Releasing her latest album Oct. 23, the country star finds herself in a different stage of life at the age of 32 than she did at the release of her previous album “Blown Away” in 2012.

She is now a mother, as she gave birth to her first child in February 2015, and that is reflected in “Storyteller.”

However, the old Carrie still makes an appearance, don’t worry.

“All the Ajax in the world ain’t gonna clean your dirty laundry.”

Yep. Underwood made another cheating-boyfriend song for all the angry and betrayed country music fans looking for a song to scream when no one is around — or maybe when people are around, who knows?

“Dirty Laundry” is a near carbon copy of “Before He Cheats,” but she hangs the cheater’s evidence out on the clothesline instead of destroying his truck — I wonder how many names are in his lover seat by now.

Underwood also didn’t stray far from the idea of “Two Black Cadillacs,” as “Church Bells” tells of a woman who kills her husband after domestic abuse pushes her over the edge.

Hell hath no fury like a Carrie Underwood revenge song.

While the Oklahoma-native knows exactly how to seek revenge, she also knows how to touch the hearts of her listeners like no other active country singer.

In perhaps the most emotional track on the album, Underwood plays “The Girl You Think I Am” for her father after she became a parent as well. If I had a dime for every tear shed at the lyrics “You always see the best in me when I can’t / I want to be the girl you think I am,” I might just drop $3.2 million on 354 acres in Nashville, Tennessee. Oh, wait.

Even though Underwood is the only spawn of classic ‘90s power women like Martina McBride, Shania Twain and Reba McEntire, she takes her cowgirl boots into the field of pop in “Storyteller,” as “The clock don’t sto-ah-ah-op ticking away, ticking away” in 2015.

Aside from the relatable tracks “Smoke Break” and “Relapse,” Underwood shows the growth she has seen in the last three years through two love songs, “Heartbeat” and “Like I’ll Never Love You Again,” and a mother’s song, “What I Never Knew I Always Wanted.”

The love songs are clearly about her husband of five years, NHL player Mike Fisher, but the songs of infatuation show a personal side of Underwood that she hasn’t portrayed through her music until “Storyteller.”

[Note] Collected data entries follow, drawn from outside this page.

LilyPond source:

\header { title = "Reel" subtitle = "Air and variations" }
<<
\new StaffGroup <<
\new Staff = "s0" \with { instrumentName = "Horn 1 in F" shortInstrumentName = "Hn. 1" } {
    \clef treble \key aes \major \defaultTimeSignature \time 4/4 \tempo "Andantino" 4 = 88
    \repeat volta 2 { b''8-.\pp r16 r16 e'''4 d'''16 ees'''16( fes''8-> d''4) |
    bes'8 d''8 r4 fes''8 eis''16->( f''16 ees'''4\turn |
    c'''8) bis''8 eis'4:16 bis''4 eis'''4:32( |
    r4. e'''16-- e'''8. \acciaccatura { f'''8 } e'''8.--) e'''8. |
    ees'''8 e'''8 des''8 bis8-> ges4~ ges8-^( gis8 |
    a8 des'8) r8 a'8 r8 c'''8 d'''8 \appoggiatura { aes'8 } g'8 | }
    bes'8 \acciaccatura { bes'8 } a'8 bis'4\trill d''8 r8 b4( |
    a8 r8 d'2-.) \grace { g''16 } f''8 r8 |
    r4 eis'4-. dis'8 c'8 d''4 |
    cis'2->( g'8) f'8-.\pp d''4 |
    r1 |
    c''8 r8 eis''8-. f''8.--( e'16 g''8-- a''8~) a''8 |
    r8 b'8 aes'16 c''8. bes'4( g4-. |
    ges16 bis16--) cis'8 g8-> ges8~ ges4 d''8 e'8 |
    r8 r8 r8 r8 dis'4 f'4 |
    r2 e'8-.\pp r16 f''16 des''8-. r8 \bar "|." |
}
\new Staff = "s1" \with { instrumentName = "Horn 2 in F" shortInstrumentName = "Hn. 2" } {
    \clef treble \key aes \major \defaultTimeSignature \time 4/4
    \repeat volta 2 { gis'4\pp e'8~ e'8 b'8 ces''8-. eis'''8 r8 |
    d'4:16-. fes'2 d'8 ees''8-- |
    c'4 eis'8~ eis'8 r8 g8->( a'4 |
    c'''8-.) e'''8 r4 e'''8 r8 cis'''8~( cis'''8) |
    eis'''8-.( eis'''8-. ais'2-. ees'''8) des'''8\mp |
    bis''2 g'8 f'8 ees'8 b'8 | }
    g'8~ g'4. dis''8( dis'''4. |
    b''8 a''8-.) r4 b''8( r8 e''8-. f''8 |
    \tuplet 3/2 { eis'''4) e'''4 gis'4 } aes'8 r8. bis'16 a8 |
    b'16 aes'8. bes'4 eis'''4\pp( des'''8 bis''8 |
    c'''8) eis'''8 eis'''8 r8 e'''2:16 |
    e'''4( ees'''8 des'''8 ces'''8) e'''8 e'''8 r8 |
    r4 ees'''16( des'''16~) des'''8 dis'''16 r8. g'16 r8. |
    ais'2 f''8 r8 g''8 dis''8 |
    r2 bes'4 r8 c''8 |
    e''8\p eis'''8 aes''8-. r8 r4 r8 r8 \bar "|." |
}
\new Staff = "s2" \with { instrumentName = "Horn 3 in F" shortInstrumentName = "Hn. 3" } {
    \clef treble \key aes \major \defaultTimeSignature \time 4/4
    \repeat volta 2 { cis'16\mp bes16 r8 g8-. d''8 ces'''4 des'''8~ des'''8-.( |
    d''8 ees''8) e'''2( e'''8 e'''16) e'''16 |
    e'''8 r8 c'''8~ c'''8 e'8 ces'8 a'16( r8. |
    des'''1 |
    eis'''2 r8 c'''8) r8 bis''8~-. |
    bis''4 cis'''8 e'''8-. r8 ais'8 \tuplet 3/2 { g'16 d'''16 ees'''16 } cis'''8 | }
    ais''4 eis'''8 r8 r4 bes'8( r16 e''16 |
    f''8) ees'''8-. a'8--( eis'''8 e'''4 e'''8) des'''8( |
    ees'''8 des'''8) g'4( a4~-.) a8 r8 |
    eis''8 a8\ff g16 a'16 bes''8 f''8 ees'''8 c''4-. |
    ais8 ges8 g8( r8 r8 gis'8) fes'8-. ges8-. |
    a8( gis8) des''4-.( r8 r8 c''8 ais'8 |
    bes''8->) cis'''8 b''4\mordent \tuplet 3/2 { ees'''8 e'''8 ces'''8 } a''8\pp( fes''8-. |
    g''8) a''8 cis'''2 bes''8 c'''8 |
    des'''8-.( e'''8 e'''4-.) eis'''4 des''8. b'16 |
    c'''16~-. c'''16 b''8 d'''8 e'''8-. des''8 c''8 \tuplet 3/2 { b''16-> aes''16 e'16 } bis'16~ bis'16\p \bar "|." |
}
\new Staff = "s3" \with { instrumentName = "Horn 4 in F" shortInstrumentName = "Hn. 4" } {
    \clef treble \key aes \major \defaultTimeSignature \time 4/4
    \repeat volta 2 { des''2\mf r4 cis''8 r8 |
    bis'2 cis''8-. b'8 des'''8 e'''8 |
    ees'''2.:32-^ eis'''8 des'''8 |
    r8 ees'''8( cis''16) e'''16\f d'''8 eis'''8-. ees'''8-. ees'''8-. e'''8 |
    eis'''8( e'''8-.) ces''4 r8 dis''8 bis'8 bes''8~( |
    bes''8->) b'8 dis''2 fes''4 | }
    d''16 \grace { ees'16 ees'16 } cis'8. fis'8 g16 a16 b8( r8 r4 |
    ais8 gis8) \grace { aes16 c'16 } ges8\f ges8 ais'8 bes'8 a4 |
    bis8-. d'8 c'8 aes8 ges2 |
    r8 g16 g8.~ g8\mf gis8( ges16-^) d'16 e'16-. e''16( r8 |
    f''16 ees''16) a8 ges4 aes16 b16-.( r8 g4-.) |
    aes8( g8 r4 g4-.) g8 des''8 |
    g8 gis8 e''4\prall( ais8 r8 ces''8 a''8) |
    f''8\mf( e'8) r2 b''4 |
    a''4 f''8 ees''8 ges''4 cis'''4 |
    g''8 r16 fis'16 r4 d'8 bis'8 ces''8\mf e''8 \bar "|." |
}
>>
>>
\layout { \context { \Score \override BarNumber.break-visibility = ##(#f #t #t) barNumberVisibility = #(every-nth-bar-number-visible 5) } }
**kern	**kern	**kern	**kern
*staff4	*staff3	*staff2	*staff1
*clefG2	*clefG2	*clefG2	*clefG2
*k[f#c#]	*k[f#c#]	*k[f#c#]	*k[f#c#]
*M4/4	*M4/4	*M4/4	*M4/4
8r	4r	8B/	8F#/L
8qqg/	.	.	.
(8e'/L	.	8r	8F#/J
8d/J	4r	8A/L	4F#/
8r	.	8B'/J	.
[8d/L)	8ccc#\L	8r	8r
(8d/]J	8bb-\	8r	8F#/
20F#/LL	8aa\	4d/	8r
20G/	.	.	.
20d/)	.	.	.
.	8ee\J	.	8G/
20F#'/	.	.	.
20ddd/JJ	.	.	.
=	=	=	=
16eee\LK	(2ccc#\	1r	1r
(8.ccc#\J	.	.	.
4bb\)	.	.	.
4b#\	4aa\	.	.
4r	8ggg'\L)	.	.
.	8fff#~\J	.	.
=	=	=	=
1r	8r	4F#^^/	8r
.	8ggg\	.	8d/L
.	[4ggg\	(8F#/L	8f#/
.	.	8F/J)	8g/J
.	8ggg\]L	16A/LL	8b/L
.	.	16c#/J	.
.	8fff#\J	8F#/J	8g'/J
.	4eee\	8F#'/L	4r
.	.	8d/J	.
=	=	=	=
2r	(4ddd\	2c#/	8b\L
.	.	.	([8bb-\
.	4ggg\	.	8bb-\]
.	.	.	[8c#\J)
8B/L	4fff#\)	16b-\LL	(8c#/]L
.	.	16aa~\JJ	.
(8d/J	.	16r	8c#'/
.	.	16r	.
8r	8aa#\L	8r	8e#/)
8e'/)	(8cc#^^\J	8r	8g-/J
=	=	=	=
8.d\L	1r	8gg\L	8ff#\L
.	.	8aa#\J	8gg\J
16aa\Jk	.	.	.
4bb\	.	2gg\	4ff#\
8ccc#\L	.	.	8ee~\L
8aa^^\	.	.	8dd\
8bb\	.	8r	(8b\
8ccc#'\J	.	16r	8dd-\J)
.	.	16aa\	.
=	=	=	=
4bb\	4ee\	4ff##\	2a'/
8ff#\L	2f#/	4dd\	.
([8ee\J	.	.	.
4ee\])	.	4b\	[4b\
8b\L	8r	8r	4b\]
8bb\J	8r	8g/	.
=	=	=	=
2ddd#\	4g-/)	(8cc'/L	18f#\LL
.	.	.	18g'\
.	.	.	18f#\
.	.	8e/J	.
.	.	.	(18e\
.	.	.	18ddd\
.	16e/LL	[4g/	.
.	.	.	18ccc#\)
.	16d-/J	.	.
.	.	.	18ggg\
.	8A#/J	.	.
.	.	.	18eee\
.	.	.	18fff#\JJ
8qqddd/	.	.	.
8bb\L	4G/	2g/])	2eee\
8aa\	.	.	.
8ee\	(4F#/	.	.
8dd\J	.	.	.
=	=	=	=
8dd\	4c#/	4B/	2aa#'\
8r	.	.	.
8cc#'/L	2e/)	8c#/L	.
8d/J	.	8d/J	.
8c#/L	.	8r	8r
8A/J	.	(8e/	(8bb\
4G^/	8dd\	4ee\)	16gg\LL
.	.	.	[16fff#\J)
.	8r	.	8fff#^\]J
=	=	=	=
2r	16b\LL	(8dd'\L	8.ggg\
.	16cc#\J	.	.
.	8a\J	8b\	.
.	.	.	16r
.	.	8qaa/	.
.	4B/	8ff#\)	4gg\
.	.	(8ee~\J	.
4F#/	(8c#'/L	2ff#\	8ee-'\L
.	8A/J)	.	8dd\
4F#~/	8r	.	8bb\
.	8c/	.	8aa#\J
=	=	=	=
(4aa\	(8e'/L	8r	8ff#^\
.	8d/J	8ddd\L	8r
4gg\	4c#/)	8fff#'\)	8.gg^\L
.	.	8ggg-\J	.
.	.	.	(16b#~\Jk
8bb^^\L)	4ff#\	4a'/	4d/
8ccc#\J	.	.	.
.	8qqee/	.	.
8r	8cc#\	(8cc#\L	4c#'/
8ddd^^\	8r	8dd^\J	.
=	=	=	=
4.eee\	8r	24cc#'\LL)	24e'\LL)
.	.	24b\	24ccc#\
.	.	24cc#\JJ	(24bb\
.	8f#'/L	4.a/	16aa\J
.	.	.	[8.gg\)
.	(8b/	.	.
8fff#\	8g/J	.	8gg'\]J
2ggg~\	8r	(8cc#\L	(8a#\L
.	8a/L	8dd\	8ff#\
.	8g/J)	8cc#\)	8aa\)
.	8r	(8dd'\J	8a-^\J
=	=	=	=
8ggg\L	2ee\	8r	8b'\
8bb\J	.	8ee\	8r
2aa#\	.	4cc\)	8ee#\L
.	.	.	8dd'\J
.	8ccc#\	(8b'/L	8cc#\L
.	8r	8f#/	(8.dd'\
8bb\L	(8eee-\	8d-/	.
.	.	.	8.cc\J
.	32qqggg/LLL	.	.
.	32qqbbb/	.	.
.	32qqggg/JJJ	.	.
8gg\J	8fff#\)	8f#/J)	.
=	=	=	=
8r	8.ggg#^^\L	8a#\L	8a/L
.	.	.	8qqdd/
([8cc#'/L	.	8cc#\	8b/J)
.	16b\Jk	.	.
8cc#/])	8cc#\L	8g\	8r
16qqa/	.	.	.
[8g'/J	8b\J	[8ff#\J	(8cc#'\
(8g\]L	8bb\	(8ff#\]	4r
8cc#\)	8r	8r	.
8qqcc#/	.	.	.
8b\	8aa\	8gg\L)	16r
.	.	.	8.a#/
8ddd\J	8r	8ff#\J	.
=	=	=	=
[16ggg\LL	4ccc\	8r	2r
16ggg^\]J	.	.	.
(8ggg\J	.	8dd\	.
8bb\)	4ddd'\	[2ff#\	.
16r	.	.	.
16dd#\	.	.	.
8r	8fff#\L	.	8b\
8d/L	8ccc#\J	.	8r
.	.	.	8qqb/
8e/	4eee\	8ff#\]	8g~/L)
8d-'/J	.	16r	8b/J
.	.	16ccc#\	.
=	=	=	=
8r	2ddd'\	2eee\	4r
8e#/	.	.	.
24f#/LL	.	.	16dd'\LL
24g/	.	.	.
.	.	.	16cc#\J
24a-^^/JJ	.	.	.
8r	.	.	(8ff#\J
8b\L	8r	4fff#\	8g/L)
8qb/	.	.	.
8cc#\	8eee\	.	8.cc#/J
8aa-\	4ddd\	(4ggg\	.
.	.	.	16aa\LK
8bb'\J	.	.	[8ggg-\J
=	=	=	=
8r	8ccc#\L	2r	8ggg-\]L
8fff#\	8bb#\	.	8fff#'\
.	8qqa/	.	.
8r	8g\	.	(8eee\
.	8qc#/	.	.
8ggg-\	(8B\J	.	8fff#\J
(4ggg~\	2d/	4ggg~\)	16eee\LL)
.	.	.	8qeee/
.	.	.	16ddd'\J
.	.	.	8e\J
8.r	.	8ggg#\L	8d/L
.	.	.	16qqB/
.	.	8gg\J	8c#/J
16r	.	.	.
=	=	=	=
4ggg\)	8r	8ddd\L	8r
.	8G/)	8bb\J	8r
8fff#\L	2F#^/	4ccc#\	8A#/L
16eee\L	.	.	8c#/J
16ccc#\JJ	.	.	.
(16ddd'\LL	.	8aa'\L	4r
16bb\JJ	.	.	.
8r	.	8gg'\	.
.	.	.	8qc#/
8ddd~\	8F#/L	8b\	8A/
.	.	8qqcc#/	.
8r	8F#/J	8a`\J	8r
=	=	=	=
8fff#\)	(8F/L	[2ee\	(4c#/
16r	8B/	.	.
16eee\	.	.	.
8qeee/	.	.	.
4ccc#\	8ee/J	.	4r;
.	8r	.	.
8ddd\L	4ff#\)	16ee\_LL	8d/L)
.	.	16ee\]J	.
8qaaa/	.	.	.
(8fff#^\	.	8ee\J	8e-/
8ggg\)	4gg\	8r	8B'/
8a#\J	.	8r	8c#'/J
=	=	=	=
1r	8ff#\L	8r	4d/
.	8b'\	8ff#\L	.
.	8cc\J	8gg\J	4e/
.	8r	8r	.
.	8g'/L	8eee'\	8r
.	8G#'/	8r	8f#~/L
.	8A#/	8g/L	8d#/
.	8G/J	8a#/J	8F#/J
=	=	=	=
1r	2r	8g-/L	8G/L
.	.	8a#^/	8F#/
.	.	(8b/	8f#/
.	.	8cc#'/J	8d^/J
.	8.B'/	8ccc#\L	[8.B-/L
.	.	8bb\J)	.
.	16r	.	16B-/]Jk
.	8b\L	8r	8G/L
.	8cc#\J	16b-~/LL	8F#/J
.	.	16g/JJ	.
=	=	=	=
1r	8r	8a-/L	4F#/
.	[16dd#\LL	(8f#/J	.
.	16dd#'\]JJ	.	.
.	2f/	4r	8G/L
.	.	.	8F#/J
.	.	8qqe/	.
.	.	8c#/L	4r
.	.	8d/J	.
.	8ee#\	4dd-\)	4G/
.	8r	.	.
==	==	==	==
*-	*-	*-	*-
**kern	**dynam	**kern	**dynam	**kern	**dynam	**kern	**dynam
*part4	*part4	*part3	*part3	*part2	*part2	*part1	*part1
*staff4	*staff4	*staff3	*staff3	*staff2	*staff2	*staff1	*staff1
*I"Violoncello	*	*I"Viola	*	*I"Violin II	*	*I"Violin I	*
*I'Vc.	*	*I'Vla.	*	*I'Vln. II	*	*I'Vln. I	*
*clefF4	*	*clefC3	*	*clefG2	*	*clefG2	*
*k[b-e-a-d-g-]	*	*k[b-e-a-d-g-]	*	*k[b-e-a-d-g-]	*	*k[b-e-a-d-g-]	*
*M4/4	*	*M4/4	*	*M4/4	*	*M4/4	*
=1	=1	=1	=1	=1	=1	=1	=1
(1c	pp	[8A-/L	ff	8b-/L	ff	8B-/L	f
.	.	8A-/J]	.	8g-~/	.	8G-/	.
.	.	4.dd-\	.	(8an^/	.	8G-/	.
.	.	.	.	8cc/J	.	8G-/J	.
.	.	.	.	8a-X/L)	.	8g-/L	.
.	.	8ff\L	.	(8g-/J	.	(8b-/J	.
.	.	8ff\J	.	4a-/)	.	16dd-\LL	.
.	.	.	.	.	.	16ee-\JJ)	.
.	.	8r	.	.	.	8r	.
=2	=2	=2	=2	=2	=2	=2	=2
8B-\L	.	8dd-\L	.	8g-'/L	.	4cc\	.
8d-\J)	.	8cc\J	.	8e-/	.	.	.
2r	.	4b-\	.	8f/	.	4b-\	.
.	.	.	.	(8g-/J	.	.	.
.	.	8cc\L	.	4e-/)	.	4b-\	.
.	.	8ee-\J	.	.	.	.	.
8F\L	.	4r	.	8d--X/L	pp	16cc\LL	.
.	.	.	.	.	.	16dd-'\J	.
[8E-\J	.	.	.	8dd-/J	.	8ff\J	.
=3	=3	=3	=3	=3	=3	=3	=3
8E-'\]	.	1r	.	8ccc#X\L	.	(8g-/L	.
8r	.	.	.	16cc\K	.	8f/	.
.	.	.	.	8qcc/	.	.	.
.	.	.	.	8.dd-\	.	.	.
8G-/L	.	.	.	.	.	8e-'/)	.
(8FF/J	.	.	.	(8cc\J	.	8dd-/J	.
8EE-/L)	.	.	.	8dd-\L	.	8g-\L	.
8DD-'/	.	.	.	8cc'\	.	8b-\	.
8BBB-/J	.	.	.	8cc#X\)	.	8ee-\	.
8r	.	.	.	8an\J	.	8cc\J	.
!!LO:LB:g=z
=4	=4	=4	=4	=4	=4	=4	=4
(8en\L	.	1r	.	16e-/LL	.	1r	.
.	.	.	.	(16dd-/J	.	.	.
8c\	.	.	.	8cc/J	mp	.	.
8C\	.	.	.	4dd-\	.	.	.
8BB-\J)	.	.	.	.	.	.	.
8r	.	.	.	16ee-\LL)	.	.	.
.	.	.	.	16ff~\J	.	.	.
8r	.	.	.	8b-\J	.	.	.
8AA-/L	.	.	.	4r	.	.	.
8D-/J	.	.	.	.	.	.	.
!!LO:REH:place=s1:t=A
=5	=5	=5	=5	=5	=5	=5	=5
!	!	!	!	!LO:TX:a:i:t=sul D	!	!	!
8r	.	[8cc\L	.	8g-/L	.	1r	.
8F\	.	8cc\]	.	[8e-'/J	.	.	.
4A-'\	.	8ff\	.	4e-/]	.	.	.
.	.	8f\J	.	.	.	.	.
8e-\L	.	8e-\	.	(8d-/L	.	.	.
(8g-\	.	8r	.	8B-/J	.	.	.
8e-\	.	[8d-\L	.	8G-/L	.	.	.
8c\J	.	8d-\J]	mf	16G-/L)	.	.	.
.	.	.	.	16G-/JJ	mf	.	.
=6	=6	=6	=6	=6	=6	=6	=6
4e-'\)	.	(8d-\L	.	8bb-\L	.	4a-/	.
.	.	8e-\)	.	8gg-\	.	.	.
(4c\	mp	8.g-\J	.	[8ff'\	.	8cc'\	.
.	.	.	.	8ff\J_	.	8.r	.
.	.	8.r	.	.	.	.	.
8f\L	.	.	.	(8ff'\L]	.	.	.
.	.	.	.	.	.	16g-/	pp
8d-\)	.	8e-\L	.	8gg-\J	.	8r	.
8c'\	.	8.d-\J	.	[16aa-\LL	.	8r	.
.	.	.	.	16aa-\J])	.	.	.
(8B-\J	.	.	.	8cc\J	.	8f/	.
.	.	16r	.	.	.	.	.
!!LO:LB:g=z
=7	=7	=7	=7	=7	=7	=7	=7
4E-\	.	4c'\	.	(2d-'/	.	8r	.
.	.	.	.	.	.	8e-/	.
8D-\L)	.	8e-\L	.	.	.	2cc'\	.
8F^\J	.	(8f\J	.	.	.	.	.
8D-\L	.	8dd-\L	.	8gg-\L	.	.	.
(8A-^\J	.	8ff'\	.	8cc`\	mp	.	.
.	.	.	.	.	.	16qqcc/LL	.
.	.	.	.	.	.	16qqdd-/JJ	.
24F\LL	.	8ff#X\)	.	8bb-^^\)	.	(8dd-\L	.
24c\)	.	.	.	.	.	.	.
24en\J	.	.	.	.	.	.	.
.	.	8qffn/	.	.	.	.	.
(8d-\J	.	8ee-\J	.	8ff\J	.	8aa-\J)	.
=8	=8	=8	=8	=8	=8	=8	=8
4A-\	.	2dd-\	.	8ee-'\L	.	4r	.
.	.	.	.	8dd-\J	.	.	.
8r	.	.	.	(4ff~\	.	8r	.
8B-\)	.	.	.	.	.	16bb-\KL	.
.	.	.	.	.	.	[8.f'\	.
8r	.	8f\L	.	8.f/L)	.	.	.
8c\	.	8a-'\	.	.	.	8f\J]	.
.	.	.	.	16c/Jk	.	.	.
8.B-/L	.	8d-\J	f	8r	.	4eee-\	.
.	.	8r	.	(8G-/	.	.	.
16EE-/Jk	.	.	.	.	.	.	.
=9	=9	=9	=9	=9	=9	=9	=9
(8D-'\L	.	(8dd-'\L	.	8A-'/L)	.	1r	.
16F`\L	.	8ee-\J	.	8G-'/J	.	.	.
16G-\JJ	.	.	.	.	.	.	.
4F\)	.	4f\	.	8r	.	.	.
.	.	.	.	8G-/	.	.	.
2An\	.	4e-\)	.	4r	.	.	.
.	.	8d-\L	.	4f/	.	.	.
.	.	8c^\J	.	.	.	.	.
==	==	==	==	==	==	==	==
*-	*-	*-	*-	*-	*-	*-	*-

For example, “I want to love you like I’ll never love you again” are not lyrics for a typical Carrie Underwood song, but she’s not the same Carrie Underwood that we are used to hearing.

She’s now a wife, a mother and a country legend, and we’re watching her grow up in front of our very eyes.

“Storyteller” ends with “What I Never Knew I Always Wanted,” a song dedicated to her husband and child, a perfect way to end the story of the singer’s transformation from a starry-eyed college senior to a mother entering womanhood.

“I never thought there was a hole, something missing in my soul, until you filled it up / You’re stealing every bit of my heart with your daddy’s eyes.”